▶ TO DO:
Reproduce, exactly, the lines of the material below from the line containing "left ankle: (169, 288)" through the line containing "left ankle: (665, 224)", with both end lines included and nothing else.

BEGIN DATA FOR PROCESSING

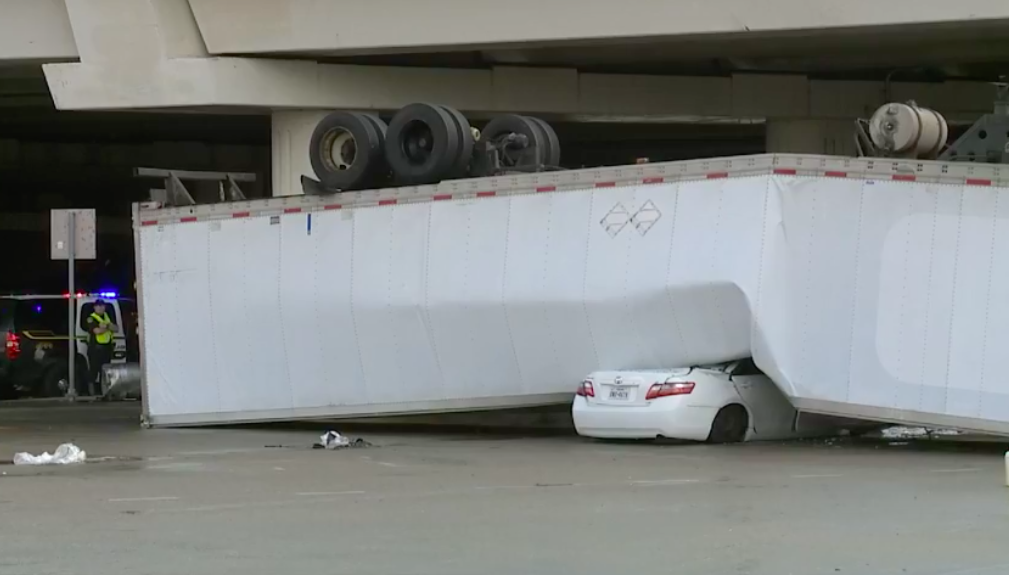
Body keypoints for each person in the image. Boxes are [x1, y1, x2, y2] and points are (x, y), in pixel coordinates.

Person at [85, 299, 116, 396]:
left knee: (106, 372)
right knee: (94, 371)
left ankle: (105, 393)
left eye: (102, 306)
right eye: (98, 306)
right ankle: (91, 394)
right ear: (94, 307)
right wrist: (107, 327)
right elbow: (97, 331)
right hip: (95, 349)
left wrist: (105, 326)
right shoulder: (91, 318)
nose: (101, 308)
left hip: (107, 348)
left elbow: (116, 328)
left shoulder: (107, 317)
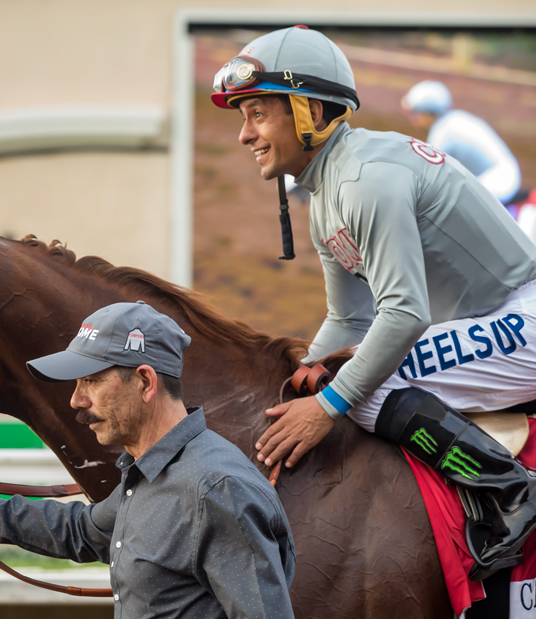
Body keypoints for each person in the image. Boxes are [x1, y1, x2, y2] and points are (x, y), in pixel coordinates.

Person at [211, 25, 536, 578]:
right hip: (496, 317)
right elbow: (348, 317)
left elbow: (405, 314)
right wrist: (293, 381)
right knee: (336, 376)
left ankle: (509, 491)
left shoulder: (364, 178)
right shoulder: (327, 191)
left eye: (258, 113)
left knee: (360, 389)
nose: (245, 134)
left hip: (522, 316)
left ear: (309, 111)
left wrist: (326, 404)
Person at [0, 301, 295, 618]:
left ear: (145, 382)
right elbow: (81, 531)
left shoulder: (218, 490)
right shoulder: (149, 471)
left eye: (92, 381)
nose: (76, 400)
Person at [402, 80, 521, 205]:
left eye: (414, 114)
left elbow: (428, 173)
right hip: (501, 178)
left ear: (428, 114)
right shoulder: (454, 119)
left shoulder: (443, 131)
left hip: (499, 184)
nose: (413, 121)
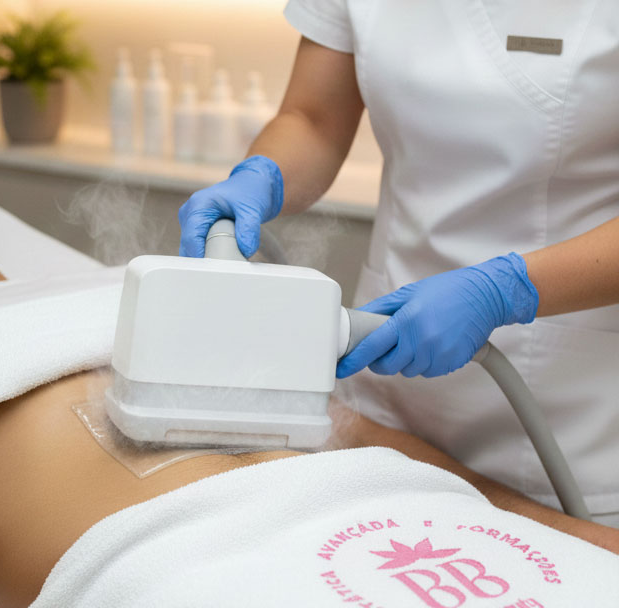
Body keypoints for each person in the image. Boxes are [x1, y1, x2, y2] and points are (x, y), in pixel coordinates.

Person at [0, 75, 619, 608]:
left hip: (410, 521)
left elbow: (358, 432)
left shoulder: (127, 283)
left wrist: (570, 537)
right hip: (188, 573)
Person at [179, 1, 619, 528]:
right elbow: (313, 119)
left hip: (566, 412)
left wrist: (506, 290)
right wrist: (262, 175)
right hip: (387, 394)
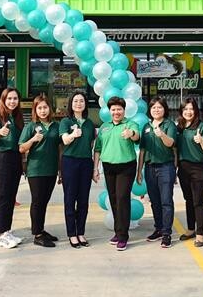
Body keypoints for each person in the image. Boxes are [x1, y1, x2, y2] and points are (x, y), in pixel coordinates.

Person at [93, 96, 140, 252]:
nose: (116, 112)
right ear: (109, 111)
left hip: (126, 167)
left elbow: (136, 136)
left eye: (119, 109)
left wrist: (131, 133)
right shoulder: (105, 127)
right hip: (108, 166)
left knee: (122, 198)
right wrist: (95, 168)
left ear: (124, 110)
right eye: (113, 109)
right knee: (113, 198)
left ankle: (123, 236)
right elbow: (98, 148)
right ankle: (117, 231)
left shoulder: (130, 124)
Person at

END DATA FOR PROCESSING
BEGIN DATA FOR PROCESSING

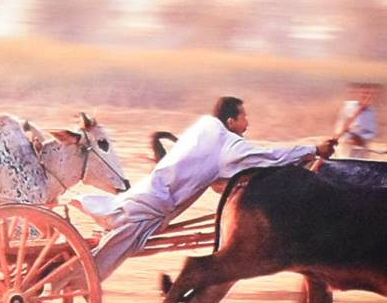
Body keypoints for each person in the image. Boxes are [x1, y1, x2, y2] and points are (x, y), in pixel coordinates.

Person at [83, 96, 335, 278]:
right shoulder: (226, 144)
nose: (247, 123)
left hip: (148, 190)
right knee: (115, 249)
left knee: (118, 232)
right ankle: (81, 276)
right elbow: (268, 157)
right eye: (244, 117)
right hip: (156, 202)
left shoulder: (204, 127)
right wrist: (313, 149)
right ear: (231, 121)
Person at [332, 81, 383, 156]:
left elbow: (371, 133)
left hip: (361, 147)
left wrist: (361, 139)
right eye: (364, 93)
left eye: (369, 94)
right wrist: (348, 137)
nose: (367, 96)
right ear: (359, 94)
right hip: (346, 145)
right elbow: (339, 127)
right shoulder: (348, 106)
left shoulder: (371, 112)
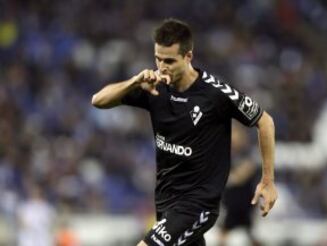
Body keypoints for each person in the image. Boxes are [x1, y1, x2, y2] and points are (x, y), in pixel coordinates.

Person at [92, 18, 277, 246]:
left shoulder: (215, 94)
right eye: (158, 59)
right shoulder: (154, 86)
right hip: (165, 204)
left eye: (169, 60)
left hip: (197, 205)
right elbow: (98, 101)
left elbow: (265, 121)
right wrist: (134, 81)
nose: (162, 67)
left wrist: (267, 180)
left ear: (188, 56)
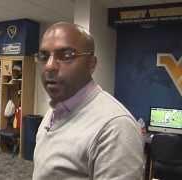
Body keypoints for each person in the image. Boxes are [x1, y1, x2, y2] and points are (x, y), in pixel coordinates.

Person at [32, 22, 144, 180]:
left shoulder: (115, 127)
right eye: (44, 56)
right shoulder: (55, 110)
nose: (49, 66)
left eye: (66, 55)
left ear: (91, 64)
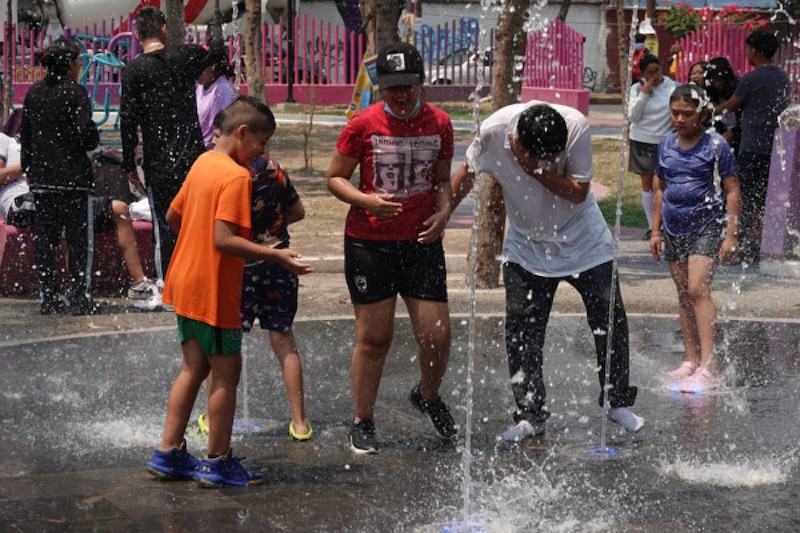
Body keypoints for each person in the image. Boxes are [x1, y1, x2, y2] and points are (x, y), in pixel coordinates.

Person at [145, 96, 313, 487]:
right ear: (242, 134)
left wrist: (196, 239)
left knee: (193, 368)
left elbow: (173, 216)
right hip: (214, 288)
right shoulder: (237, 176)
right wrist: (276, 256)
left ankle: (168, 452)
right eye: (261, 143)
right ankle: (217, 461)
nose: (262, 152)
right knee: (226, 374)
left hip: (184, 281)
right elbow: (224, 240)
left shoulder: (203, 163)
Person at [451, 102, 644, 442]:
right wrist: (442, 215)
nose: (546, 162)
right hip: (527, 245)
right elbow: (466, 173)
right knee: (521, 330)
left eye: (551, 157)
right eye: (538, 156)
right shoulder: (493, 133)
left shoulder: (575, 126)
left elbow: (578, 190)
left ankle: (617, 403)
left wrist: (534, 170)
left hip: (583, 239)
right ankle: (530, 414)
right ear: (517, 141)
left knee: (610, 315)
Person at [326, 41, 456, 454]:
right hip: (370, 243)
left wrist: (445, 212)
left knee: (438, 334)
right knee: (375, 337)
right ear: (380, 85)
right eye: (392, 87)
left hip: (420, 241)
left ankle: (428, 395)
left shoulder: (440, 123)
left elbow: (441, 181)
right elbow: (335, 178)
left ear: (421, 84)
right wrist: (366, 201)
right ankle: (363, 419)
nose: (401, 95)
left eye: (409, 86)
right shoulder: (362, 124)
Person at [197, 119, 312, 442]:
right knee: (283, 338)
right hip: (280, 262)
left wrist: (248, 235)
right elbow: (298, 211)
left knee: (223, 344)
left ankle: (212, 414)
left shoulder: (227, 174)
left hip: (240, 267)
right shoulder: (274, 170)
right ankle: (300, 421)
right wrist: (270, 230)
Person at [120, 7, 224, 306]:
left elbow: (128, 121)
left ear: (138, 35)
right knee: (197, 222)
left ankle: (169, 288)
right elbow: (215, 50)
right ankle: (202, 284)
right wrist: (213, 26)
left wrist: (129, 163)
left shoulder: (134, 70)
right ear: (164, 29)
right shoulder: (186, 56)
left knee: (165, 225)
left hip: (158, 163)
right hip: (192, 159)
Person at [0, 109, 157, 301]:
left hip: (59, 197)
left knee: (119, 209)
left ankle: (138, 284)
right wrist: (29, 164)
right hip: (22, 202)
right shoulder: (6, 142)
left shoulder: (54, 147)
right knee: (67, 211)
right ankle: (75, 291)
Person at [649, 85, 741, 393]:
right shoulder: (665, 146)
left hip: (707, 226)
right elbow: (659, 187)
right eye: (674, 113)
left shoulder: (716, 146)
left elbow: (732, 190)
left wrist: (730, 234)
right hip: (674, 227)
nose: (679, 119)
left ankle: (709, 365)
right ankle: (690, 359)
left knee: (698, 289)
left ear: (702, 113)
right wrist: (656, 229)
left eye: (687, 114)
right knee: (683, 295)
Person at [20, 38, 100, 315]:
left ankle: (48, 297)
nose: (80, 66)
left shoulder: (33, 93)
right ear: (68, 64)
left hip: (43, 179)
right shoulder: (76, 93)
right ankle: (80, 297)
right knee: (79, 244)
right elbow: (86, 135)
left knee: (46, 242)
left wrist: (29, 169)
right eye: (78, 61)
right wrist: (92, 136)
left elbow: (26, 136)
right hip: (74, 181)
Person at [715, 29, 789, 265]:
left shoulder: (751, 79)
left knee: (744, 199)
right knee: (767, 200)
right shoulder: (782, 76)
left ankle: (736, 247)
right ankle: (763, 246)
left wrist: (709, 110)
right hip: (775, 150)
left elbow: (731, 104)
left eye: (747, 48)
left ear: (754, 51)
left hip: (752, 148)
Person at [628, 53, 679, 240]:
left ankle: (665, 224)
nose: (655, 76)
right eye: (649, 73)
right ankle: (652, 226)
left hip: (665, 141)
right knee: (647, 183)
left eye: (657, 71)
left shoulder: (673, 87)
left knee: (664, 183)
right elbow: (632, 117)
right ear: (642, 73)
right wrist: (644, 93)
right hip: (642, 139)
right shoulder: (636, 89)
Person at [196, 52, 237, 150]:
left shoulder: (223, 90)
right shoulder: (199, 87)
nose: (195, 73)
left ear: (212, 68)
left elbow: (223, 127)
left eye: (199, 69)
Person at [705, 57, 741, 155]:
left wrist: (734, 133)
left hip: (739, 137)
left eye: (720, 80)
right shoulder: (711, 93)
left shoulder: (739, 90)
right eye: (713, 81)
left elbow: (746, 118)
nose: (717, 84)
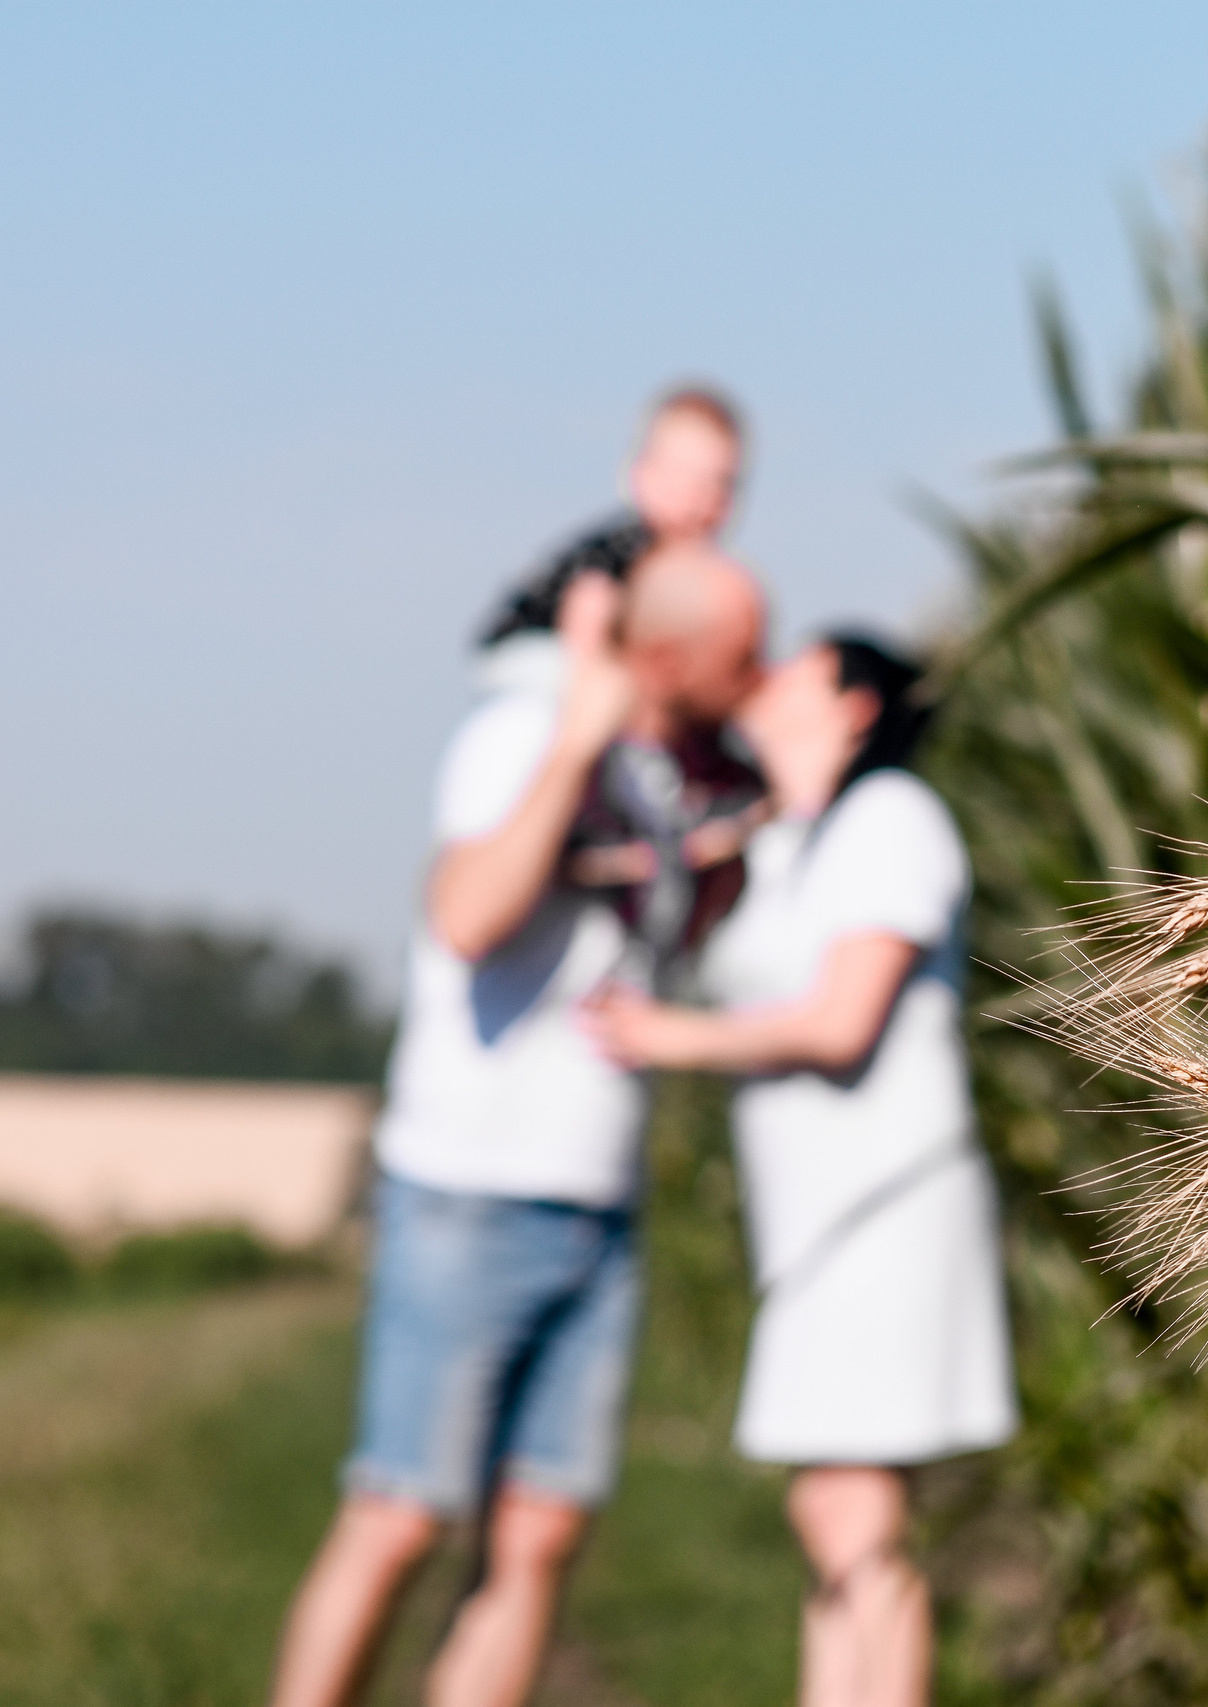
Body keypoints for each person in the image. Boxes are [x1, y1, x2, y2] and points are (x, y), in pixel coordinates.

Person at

END DATA FOR PROCESSING

▶ EXERCISE OUTPUT:
left ankle: (169, 288)
right elbow: (215, 50)
right ankle: (202, 284)
right wrist: (213, 26)
left wrist: (129, 163)
left shoulder: (134, 70)
right ear: (164, 29)
right shoulder: (186, 56)
left knee: (165, 225)
left hip: (158, 163)
right hip: (192, 159)
Person at [0, 109, 157, 301]:
left hip: (59, 197)
left knee: (119, 209)
left ankle: (138, 284)
right wrist: (29, 164)
right hip: (22, 202)
right shoulder: (6, 142)
left shoulder: (54, 147)
right knee: (67, 211)
right ankle: (75, 291)
Person at [649, 85, 741, 393]:
right shoulder: (665, 146)
left hip: (707, 226)
right elbow: (659, 187)
right eye: (674, 113)
left shoulder: (716, 146)
left elbow: (732, 190)
left wrist: (730, 234)
right hip: (674, 227)
nose: (679, 119)
left ankle: (709, 365)
right ankle: (690, 359)
left knee: (698, 289)
left ear: (702, 113)
right wrist: (656, 229)
left eye: (687, 114)
right knee: (683, 295)
Person at [20, 38, 100, 315]:
left ankle: (48, 297)
nose: (80, 66)
left shoulder: (33, 93)
right ear: (68, 64)
left hip: (43, 179)
right shoulder: (76, 93)
right ankle: (80, 297)
right knee: (79, 244)
right elbow: (86, 135)
left knee: (46, 242)
left wrist: (29, 169)
right eye: (78, 61)
right wrist: (92, 136)
left elbow: (26, 136)
right hip: (74, 181)
Person at [715, 29, 789, 265]:
left shoulder: (751, 79)
left knee: (744, 199)
right knee: (767, 200)
right shoulder: (782, 76)
left ankle: (736, 247)
right ankle: (763, 246)
left wrist: (709, 110)
right hip: (775, 150)
left elbow: (731, 104)
left eye: (747, 48)
left ear: (754, 51)
left hip: (752, 148)
Person at [628, 53, 679, 240]:
left ankle: (665, 224)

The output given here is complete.